一、分区表及作用:
数据分区的概念以及存在很久了,通常使用分区来水平分散压力,将数据从物理上移到和使用最频繁的用户更近的地方,以及实现其目的。 hive中有分区表的概念,我们可以看到分区具重要性能优势,而且分区表还可以将数据以一种符合逻辑的方式进行组织,比如分层存储,分区表分别有静态分区和动态分区。
二、 静态分区
1,创建静态分区格式:
create table employees
(
name string,
salary float,
subordinated array<string>,
deductions map<string,float>,
address struct<street:string,city:string,state:string,zip:int>
)
partitioned by (country string,state string)
row format delimited
fields terminated by "\t"
collection items terminated by ","
map keys terminated by ":"
lines terminated by "\n"

问题与任务 –
- 1) 根据这段关于 Hive 分区表的文字,回答下面几个问题:
(a) 分区表分为哪两种?
(b) 建表语句里按哪两个字段分区?
(c) 建表语句里,字段之间用什么符号分隔?
- 2) 按照这段关于 Hive 分区表的文字,用一到三句话讲清楚为什么要用分区表。
- 3) 接着这段关于 Hive 分区表的文字往下写。

所给数据 –

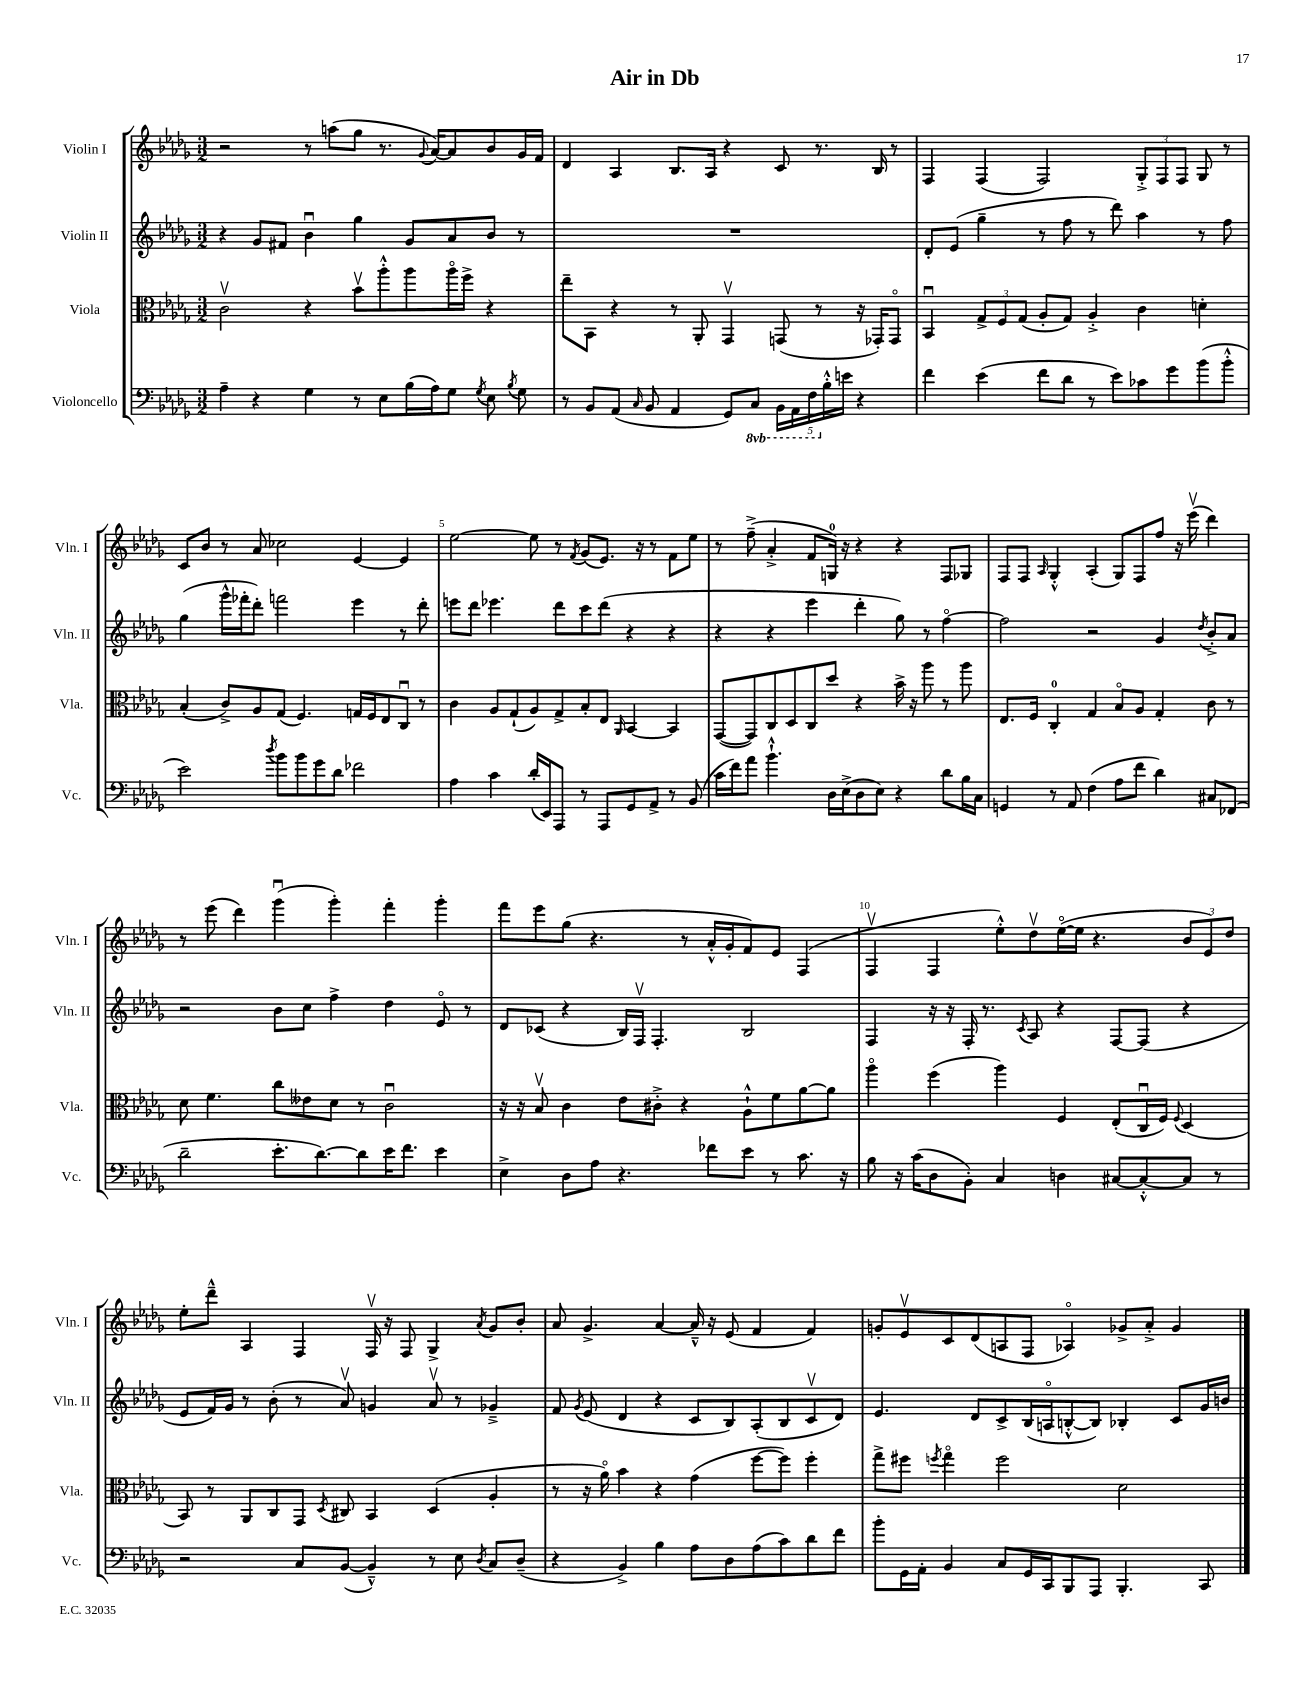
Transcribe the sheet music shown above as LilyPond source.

最终答案 –
- 1)
(a) 静态分区和动态分区。
(b) country 和 state,两个都是 string 类型。
(c) "\t",也就是制表符。

- 2) 分区能水平分散压力,还能把数据从物理上挪到离最常用它的用户更近的地方,所以有明显的性能优势。另外,分区表能让数据按符合逻辑的方式组织起来,比如分层存储。

- 3)
stored as textfile;
select * from employees;
创建成果后发现他的存储路径和普通的内部表的路径是一样的而且多了分区表的字段,因为我们创建的分区表并没内容,事实上,除非需要优化查询性能,否则实现表的用户不需要关系"字段是否是分区字段"
2,添加分区表:
alter table employees add partition (country="china",state="Asia");
查看分区表信息: show partitions employees;
hdfs上的路径:/user/hive/warehouse/zxz.db/employees/country=china/state=Asia他们都是以目录及子目录形式存储的
3,插入数据
格式:
INSERT INTO TABLE tablename [PARTITION (partcol1[=val1], partcol2[=val2] ...)] VALUES values_row [, values_row …];
格式2:(推荐使用)
load data local inpath '/home/had/data1.txt' into table employees partition (country =china,state=Asia)
4,利用分区表查询:(一般分区表都是利用where语句查询的)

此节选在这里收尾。